[Stored data entries]

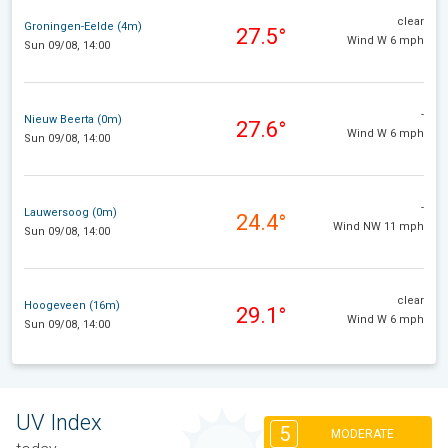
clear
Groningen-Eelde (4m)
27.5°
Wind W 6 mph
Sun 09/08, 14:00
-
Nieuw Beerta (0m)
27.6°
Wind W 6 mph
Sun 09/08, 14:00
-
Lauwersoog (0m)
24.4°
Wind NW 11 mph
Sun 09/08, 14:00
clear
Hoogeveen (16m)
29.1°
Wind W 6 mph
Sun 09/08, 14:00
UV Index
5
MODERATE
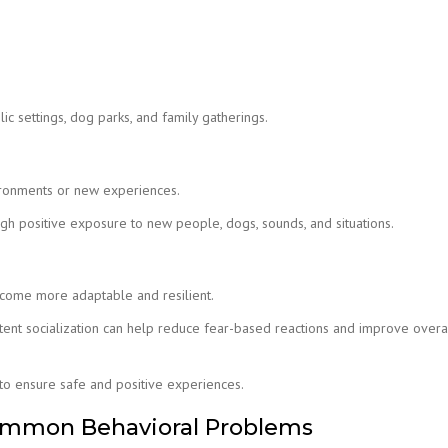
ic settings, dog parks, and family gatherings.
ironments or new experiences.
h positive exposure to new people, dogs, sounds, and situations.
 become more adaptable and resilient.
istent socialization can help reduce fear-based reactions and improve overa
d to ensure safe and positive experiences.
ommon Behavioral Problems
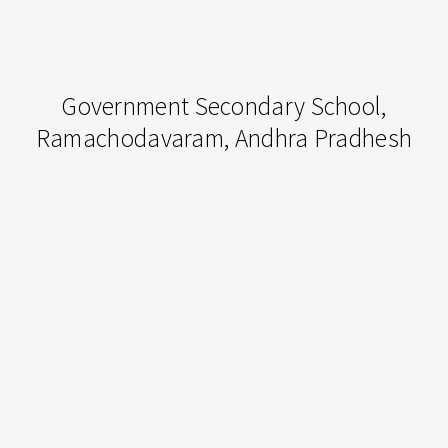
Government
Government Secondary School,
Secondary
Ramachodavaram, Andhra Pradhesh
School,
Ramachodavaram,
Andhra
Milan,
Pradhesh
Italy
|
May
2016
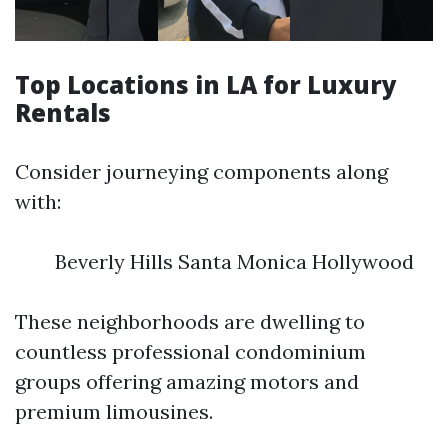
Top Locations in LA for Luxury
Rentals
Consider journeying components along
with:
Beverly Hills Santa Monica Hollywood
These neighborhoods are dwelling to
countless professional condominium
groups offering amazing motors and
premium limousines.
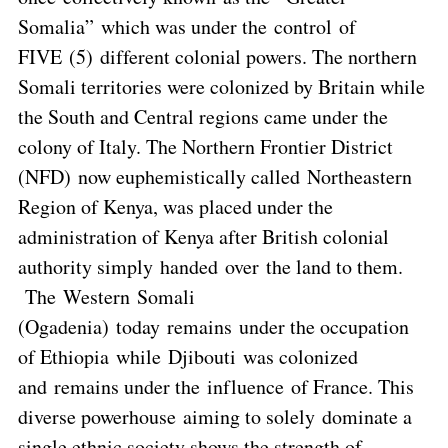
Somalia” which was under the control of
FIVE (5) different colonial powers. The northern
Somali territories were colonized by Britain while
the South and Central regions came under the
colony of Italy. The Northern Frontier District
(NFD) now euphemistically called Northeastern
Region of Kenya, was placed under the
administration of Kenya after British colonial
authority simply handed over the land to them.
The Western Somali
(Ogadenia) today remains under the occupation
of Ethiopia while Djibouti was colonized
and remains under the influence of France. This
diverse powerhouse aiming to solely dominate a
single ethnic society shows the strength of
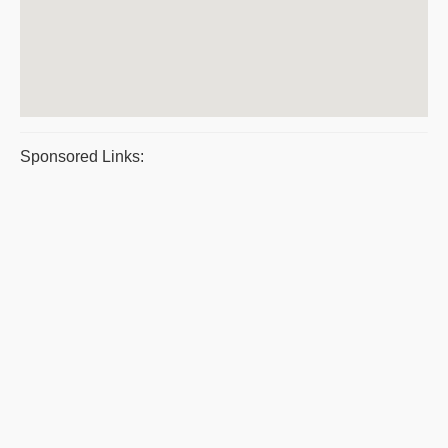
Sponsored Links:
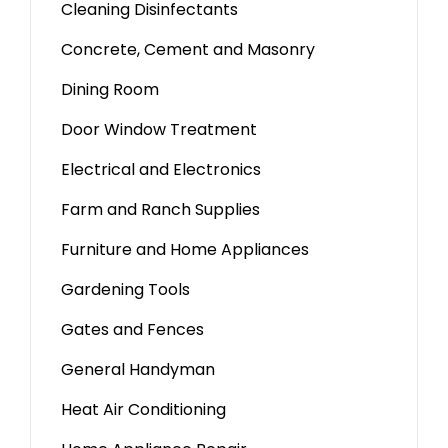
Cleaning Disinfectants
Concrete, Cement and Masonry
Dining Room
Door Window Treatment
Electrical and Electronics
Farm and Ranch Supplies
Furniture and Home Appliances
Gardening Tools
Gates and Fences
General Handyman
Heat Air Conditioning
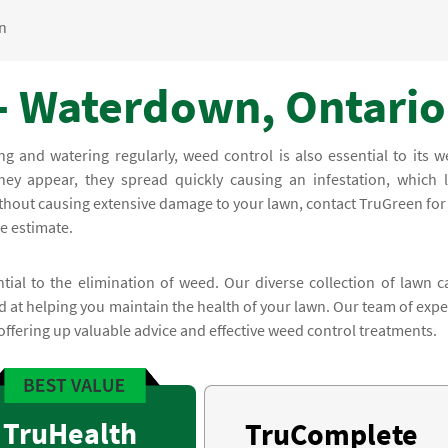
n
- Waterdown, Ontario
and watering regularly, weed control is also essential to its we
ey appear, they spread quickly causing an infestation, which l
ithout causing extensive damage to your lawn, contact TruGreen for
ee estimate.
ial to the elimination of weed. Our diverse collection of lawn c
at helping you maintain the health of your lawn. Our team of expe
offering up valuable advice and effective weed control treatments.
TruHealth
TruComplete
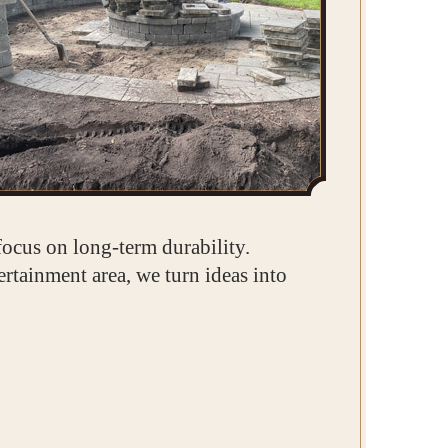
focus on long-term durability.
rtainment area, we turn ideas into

- Task to complete:
From the data above, gather every line that includes the word "weed".

- Exercise answer:
and watering regularly, weed control is also essential to its we
ial to the elimination of weed. Our diverse collection of lawn c
offering up valuable advice and effective weed control treatments.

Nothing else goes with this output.